The results for Mount Clarke summits and other studies of Australian alpine areas (e.g. Gallagher et al. 2009; Pickering et al. 2014; Annandale and Kirkpatrick 2017; Kirchoff 2020) indicate that the Australian alpine vegetation is changing, and that it is likely that at least some of the change is associated with warming conditions. Such changes are of particular concern as the area is considered to be one of the most at risk from climate change in Australia (Hughes 2003; Laurance et al. 2011; Hoffmann et al. 2019), and contains many endemic animal and plant species (Costin et al. 2000; Green and Osborne 2012). Australian alpine environments occur as isolated fragments with restricted elevation gradients as treelines are close to summits (Costin 1967; Costin et al. 2000). Thus, there is limited potential for upslope migration, particularly for cryophilic and endemic species as conditions warm, increased variation in precipitation and declining snow cover (Hennessy et al. 2003; Sánchez-Bayo and Green 2013; Holgate et al. 2020).

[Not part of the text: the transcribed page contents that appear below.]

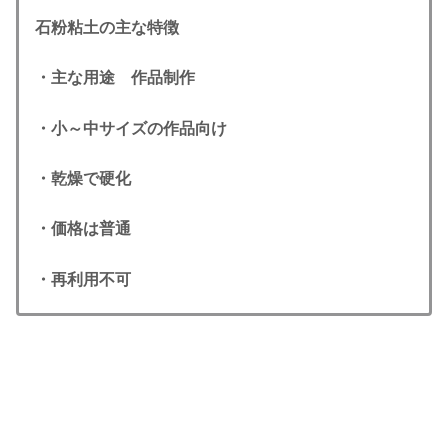
石粉粘土の主な特徴
・主な用途 作品制作
・小～中サイズの作品向け
・乾燥で硬化
・価格は普通
・再利用不可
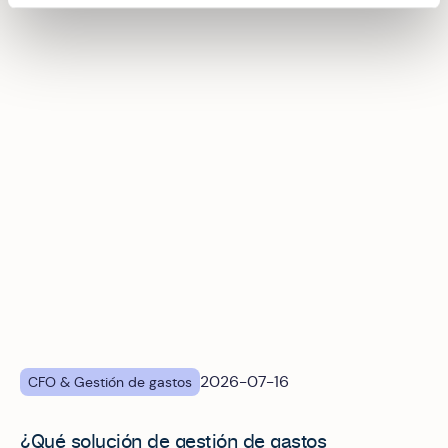
¿Qué solución de gestión de gastos corporativos se integ
2026-07-16
CFO & Gestión de gastos
¿Qué solución de gestión de gastos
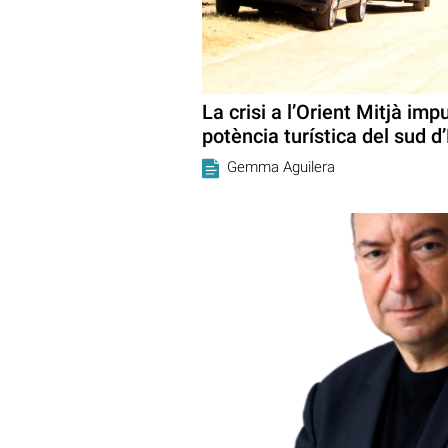
La crisi a l’Orient Mitjà im
potència turística del sud d
Gemma Aguilera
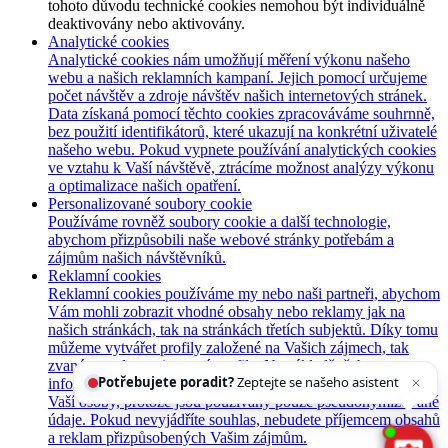
tohoto důvodu technické cookies nemohou být individuálně
deaktivovány nebo aktivovány.
Analytické cookies
Analytické cookies nám umožňují měření výkonu našeho
webu a našich reklamních kampaní. Jejich pomocí určujeme
počet návštěv a zdroje návštěv našich internetových stránek.
Data získaná pomocí těchto cookies zpracováváme souhrnně,
bez použití identifikátorů, které ukazují na konkrétní uživatelé
našeho webu. Pokud vypnete používání analytických cookies
ve vztahu k Vaší návštěvě, ztrácíme možnost analýzy výkonu
a optimalizace našich opatření.
Personalizované soubory cookie
Používáme rovněž soubory cookie a další technologie,
abychom přizpůsobili naše webové stránky potřebám a
zájmům našich návštěvníků.
Reklamní cookies
Reklamní cookies používáme my nebo naši partneři, abychom
Vám mohli zobrazit vhodné obsahy nebo reklamy jak na
našich stránkách, tak na stránkách třetích subjektů. Díky tomu
můžeme vytvářet profily založené na Vašich zájmech, tak
Potřebujete poradit?
Zeptejte se našeho asistenta
zvané pseudonymizované profily. Na základě těchto
Chettyho
.
informací není zpravidla možná bezprostřední identifikace
Vaší osoby, protože jsou používány pouze pseudonymizované
údaje. Pokud nevyjádříte souhlas, nebudete příjemcem obsahů
a reklam přizpůsobených Vašim zájmům.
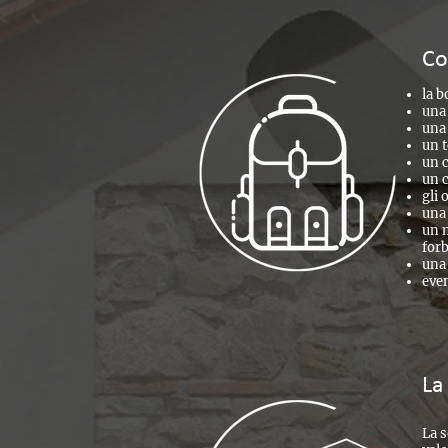
Co
la b
una
una 
un t
un c
un c
gli 
una
un m
forb
una 
even
La
La s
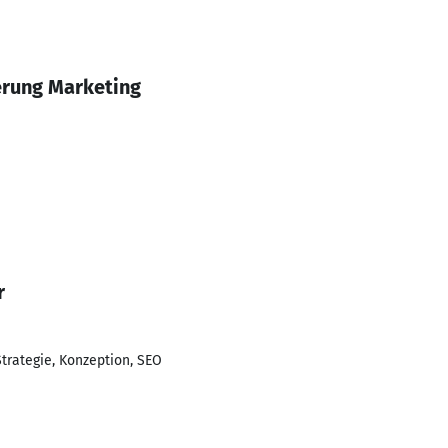
erung Marketing
r
Strategie, Konzeption, SEO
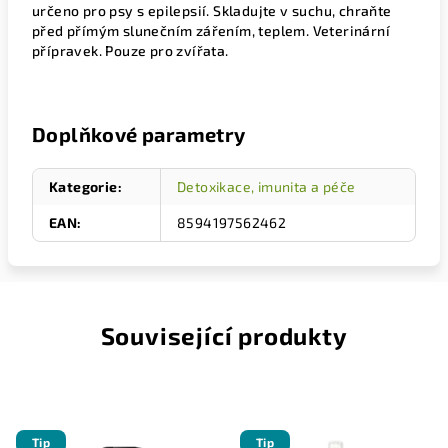
určeno pro psy s epilepsií.
Skladujte v suchu, chraňte
před přímým slunečním zářením, teplem. Veterinární
přípravek. Pouze pro zvířata.
Doplňkové parametry
Kategorie
:
Detoxikace, imunita a péče
EAN
:
8594197562462
Související produkty
Tip
Tip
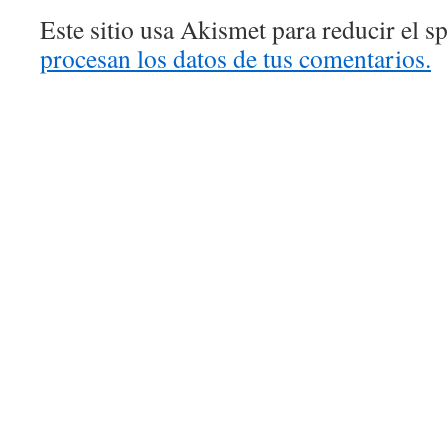
Este sitio usa Akismet para reducir el 
procesan los datos de tus comentarios.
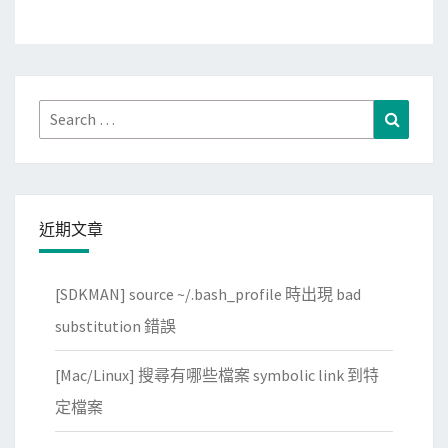
Search
Search
for:
近期文章
[SDKMAN] source ~/.bash_profile 時出現 bad
substitution 錯誤
[Mac/Linux] 搜尋有哪些檔案 symbolic link 到特
定檔案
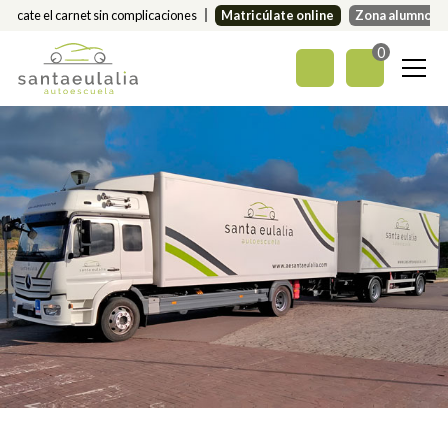
Sácate el carnet sin complicaciones
Matricúlate online
Zona alumnos
0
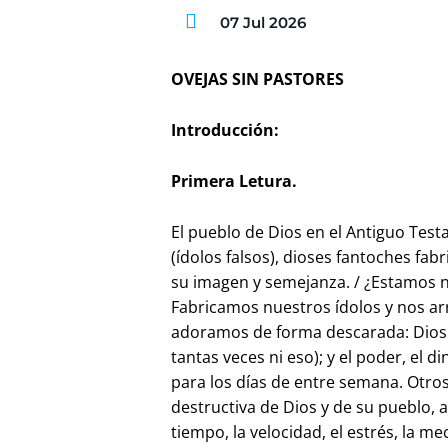
07 Jul 2026
OVEJAS SIN PASTORES
Introducción:
Primera Letura.
El pueblo de Dios en el Antiguo Test
(ídolos falsos), dioses fantoches fa
su imagen y semejanza. / ¿Estamos nos
Fabricamos nuestros ídolos y nos ar
adoramos de forma descarada: Dios 
tantas veces ni eso); y el poder, el d
para los días de entre semana. Otr
destructiva de Dios y de su pueblo, a
tiempo, la velocidad, el estrés, la me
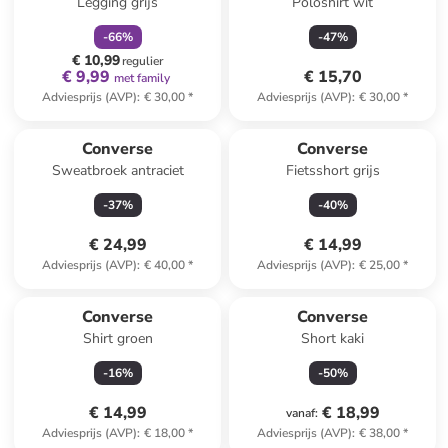
Legging grijs
Poloshirt wit
-
66
%
-
47
%
€ 10,99
regulier
€ 9,99
€ 15,70
met family
Adviesprijs (AVP)
:
€ 30,00
*
Adviesprijs (AVP)
:
€ 30,00
*
Converse
Converse
Sweatbroek antraciet
Fietsshort grijs
-
37
%
-
40
%
€ 24,99
€ 14,99
Adviesprijs (AVP)
:
€ 40,00
*
Adviesprijs (AVP)
:
€ 25,00
*
Converse
Converse
Shirt groen
Short kaki
-
16
%
-
50
%
€ 14,99
€ 18,99
vanaf
:
Adviesprijs (AVP)
:
€ 18,00
*
Adviesprijs (AVP)
:
€ 38,00
*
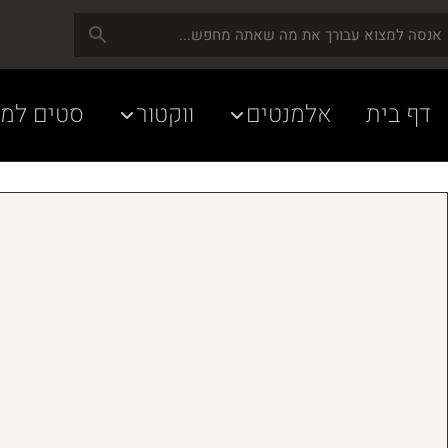
דף בית
אלמנטים
ווקטור
סטים למע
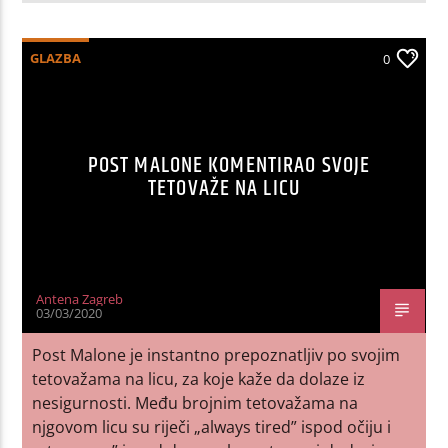
GLAZBA
0
POST MALONE KOMENTIRAO SVOJE
TETOVAŽE NA LICU
Antena Zagreb
03/03/2020
Post Malone je instantno prepoznatljiv po svojim
tetovažama na licu, za koje kaže da dolaze iz
nesigurnosti. Među brojnim tetovažama na
njgovom licu su riječi „always tired” ispod očiju i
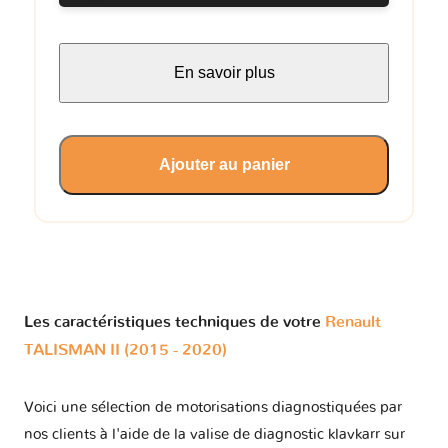
En savoir plus
Ajouter au panier
Les caractéristiques techniques de votre
Renault
TALISMAN II (2015 - 2020)
Voici une sélection de motorisations diagnostiquées par
nos clients à l'aide de la valise de diagnostic klavkarr sur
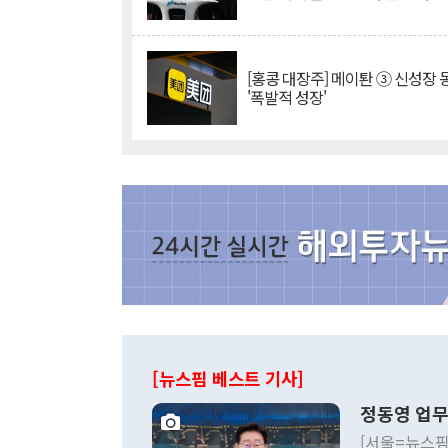
[홍콩 대장주] 메이퇀 ③ 신성장
'폭발적 성장'
[뉴스핌 베스트 기사]
정동영 업무
[서울=뉴스핌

Of particular issue for Australian alpine regions, is increasing fire severity and frequency with climate change (Hennessy et al. 2005; Zylstra 2018), as these regions have historically experienced few fires (Dodson et al. 1994; Williams et al. 2008; Kirkpatrick and Bridle 2013). While some alpine plant communities have recovered from fire in the past, specialist communities and cryophilic species had limited capacity to recover post fire (Kirkpatrick et al. 2010; Venn et al. 2016). In the past decades, fires in the Australian Alps are becoming hotter, more frequent and covering larger areas with fires burning into alpine areas previously thought to have low flammability. In some cases, there has already been repeat burning of alpine vegetation within a few years (Williams et al. 2008; Camac et al. 2013, 2017; Verrall 2018; Zylstra 2018). It is possible that the densification and in-filling of vegetation driven by graminoids and shrubs across the Mount Clarke summits over 15 years, if more widespread, may also increase connectivity, landscape flammability and increased fuel loads as conditions become warmer and drier (Williams et al. 2006; Fraser et al. 2016).

Conclusion

This study found dynamics in alpine vegetation diversity, cover and composition over a 15-year period using a global, standardised monitoring protocol. Across the Mount Clarke summits, air and soil temperatures have increased steadily since the beginning of the millennium. In the same period, α-diversity decreased at higher elevations despite considerable species enrichment. There were no observable patterns in species enrichment along the elevation gradient summits, yet due to upslope migration, lower summit area sections displayed greater shifts in diversity in comparison to upper summit area sections. More broadly, there was evidence of ongoing biodiversity loss via biotic homogenisation with reductions in β-diversity. There were also marked increases in vegetation cover via in-filling and densification, driven primarily by graminoids and shrubs. Although new species contributed little to overall vegetation cover and composition, there were shifts in species composition. These compositional shifts were more pronounced at higher elevations but the majority of changes occurred between the first and second survey (2004–2011). While this study provides some support for climate-induced dynamics in alpine vegetation, further monitoring is required to disentangle responses to climatic variability verses climate change. However, with clear differences across elevation gradients in Australia’s highest and most diverse alpine environment, there is cause for concern. Consequently, as the climate continues to warm, it is likely that there will be further transitions in vegetation assemblages towards more thermophilic species currently characteristic of lower elevations with significant implications for conservation and ecological process in the region including fires.